Supplied records below:

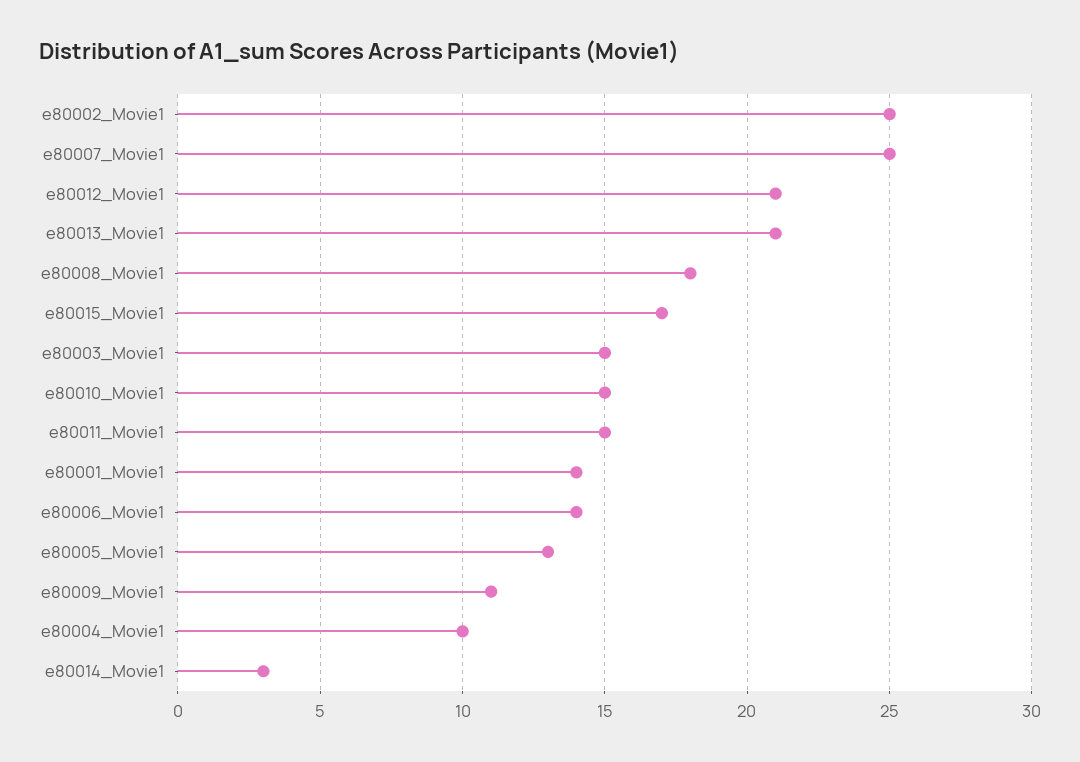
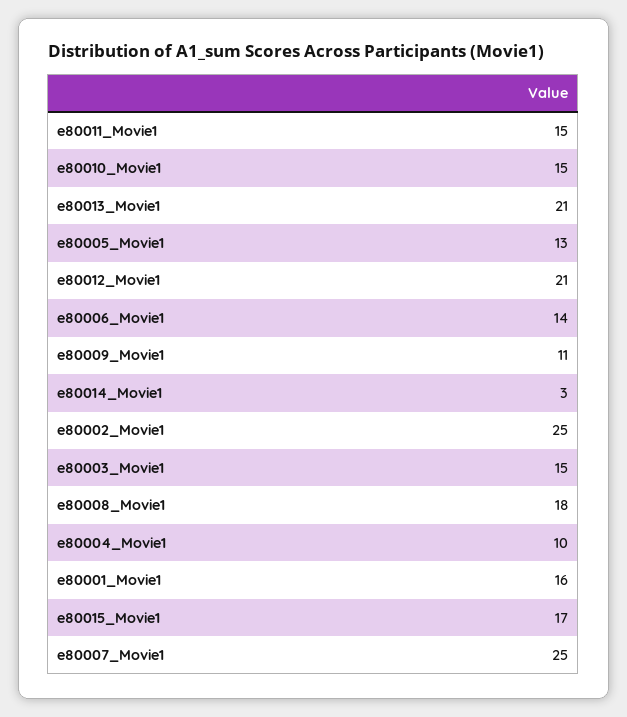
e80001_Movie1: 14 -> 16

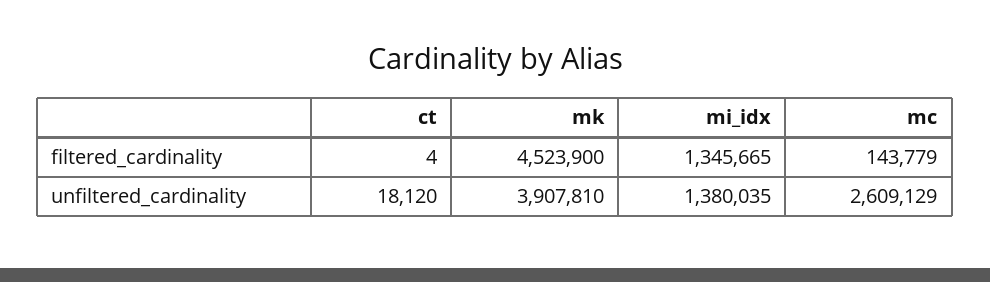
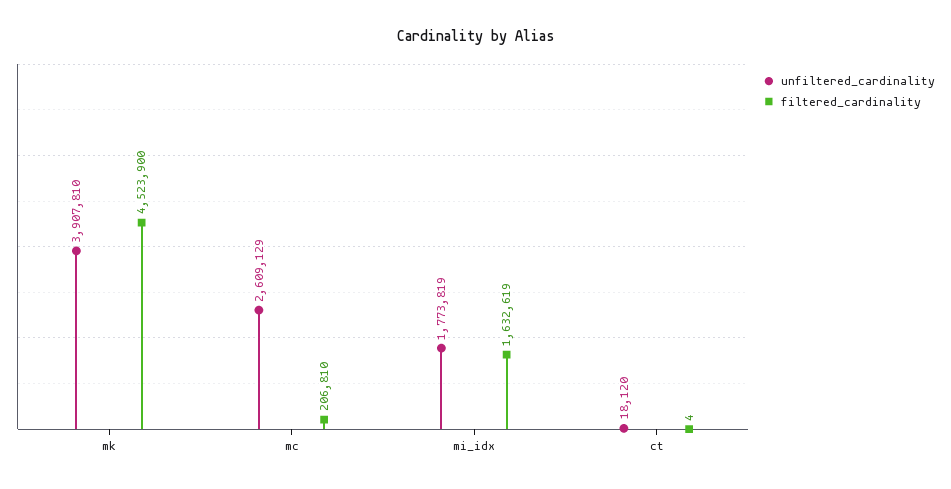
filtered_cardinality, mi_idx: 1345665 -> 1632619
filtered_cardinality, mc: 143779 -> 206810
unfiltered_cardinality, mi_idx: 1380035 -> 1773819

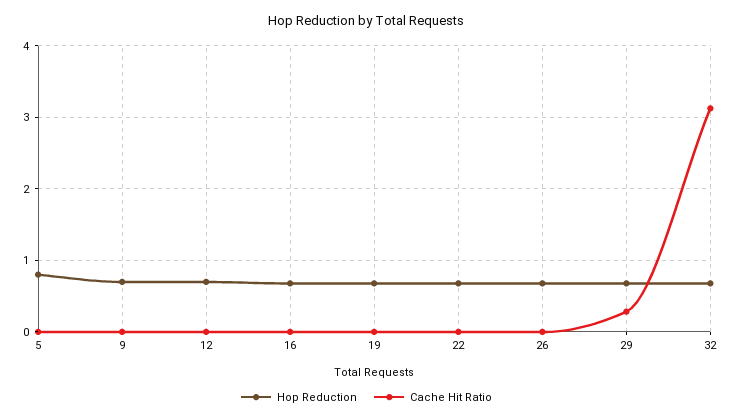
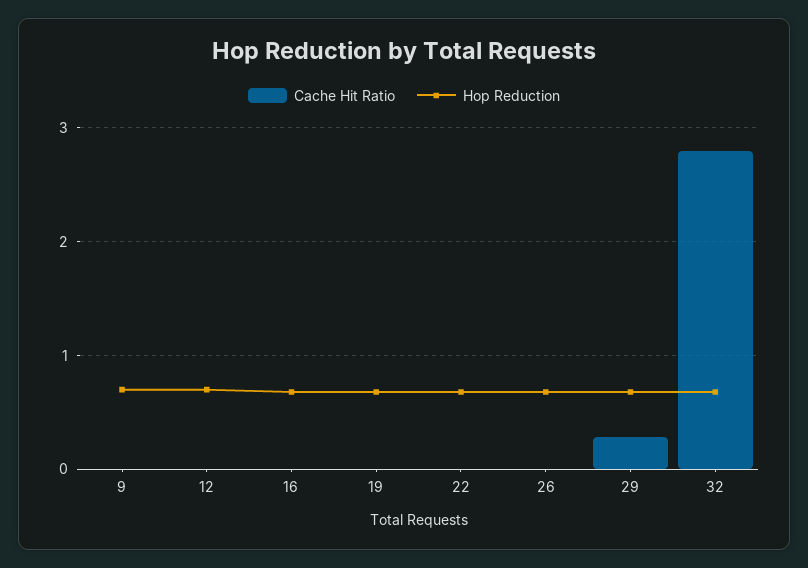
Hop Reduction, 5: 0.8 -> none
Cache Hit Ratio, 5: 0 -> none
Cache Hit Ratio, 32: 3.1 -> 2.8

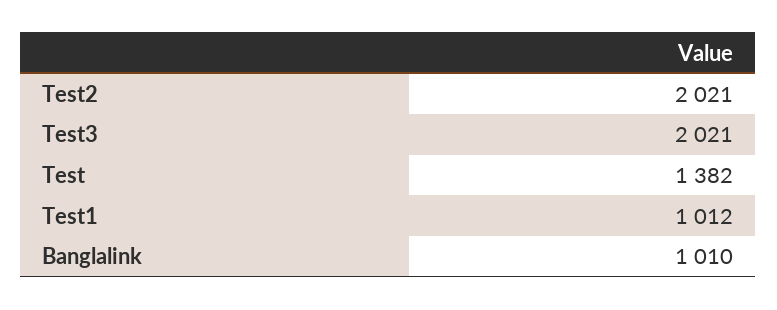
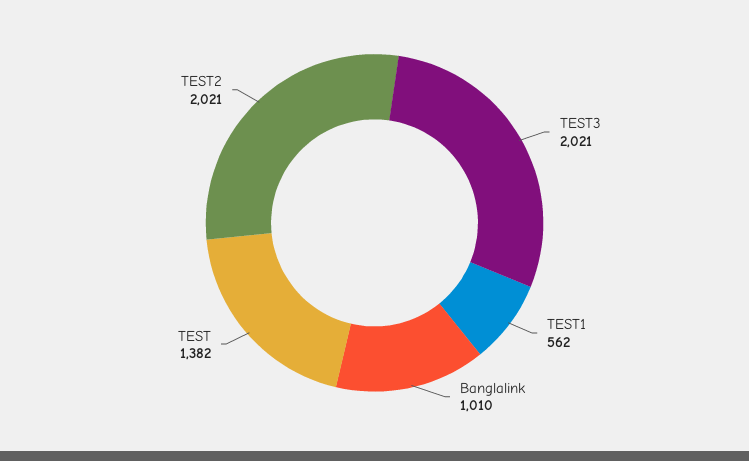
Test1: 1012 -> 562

End of Supplied records.

Problem statement:
Only the lines from the one containing "filtered_cardinality, mi_idx: 1345665" through the last line of the entries should be transcribed, exactly and with no pictures.

Answer section:
filtered_cardinality, mi_idx: 1345665 -> 1632619
filtered_cardinality, mc: 143779 -> 206810
unfiltered_cardinality, mi_idx: 1380035 -> 1773819

Hop Reduction, 5: 0.8 -> none
Cache Hit Ratio, 5: 0 -> none
Cache Hit Ratio, 32: 3.1 -> 2.8

Test1: 1012 -> 562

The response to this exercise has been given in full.